Rezension

...erwachsene Neu-Interpretation des Märchen-Klassikers!

Die Bremer Stadtmusikanten - Jacob und Wilhelm Grimm

Die Bremer Stadtmusikanten
von Jacob und Wilhelm Grimm

Alt sind sie geworden, diese vier selbsternannten Musiker. Obwohl: Wenn wir dem Originaltext der Brüder Grimm folgen, dann waren sie nie etwas anderes gewesen und schon immer sehr weit entfernt von den possierlich-kindlichen Helden oder dem dynamischen Quartett, wie sie gerne von einigen Illustratoren der Vergangenheit porträtiert wurden.

Bei Illustrator Gabriel Pacheco sind sie vom Leben gezeichnete Kreaturen, alt und verbraucht: Die wunden Beine des Esels sind bandagiert, der Hund leidet an einer Ohrenentzündung, der Katze tanzen die Mäuse auf dem (Regenschirm-)Dach, und der Hahn findet ohne seine Brille den Weg nicht mehr. Trotz ihrer Gebrechen formen diese heruntergekommenen Barden ein Team, in dem jede*r seinen Platz ein- und seine Aufgabe wahrnimmt. Und so wirken diese vier „Ritter der traurigen Gestalt“ auf mich nicht hoffnungslos – Nein! – sie wirken eher positiv in ihrem Vertrauen auf eine bessere Zukunft: „Etwas Besseres als den Tod findest du überall.“

Auch den Räubern versagt Pacheco ihren gewohnten Look: Nicht der zauselige und haarige Wegelagerer à la „Räuber Hotzenplotz“ haust dort im finsteren Wald und muss sich aus seinem Haus vertreiben lassen. Hier treten Ringel-bestrumpfte und weiß-gewandete Gestalten mit Masken der Commedia dell’arte auf, die mit ihrer schablonenhaften Mimik nicht weniger furchteinflößend wirken.

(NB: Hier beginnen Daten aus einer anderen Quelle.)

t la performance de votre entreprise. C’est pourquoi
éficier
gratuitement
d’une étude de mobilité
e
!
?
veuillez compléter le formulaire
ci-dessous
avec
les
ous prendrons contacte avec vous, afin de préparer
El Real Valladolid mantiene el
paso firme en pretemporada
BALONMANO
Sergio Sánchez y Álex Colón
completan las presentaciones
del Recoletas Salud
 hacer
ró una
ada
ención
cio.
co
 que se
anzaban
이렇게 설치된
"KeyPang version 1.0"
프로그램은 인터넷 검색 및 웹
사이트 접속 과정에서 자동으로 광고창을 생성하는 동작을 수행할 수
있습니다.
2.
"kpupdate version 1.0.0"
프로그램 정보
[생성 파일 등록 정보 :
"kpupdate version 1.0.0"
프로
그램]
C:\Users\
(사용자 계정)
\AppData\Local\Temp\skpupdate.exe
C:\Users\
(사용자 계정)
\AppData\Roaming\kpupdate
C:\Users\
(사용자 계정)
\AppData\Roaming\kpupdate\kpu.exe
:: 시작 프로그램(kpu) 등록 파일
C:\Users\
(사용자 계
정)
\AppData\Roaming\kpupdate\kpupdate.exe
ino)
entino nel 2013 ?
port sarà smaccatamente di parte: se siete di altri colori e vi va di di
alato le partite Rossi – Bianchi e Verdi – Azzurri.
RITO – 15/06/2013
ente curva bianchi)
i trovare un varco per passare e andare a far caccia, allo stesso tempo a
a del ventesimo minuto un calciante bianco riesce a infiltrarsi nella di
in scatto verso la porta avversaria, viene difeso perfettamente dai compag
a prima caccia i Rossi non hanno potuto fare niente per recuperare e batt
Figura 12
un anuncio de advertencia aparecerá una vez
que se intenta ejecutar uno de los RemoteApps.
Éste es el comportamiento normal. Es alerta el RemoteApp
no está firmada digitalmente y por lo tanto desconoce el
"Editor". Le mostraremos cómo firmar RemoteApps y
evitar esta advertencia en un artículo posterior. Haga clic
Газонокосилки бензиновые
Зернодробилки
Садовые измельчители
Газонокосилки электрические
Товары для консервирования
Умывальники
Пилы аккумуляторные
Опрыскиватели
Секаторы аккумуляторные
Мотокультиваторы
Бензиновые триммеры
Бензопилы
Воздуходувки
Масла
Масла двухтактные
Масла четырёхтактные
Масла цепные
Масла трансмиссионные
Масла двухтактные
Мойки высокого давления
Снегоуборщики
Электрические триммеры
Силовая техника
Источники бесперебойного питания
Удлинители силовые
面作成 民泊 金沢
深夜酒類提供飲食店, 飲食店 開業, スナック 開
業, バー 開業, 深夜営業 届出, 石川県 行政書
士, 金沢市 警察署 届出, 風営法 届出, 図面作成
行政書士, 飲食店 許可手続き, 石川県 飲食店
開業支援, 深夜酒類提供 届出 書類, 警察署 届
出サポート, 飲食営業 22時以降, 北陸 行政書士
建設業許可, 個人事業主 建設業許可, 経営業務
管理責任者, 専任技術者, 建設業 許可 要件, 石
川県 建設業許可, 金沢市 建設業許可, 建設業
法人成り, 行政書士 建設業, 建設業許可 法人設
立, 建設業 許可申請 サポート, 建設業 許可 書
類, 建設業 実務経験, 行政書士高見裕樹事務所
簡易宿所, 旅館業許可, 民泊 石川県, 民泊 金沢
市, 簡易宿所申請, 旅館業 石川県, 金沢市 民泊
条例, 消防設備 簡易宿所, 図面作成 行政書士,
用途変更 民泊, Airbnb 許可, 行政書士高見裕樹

Auch das Umfeld, in der Pacheco seine Protagonisten agieren lässt, wirkt beinah wie ein Bühnenbild: In einem reduzierten Setting zwischen Abstraktion und Realismus lässt er blattlose Bäume wachsen, schnörkellose Behausungen entstehen und einen Theater-Mond leuchten.

Vielleicht gerade weil er in diesem Bilderbuch den Bremer Stadtmusikanten die Niedlichkeit verwehrt, entwickeln sie ein eindrucksvolles Eigenleben und somit ihre unverwechselbare Charakterisierung, die mich, den Betrachter sehr berührte: Im Mut, ein mögliches Scheitern zu akzeptieren, verbirgt sich die größte Stärke.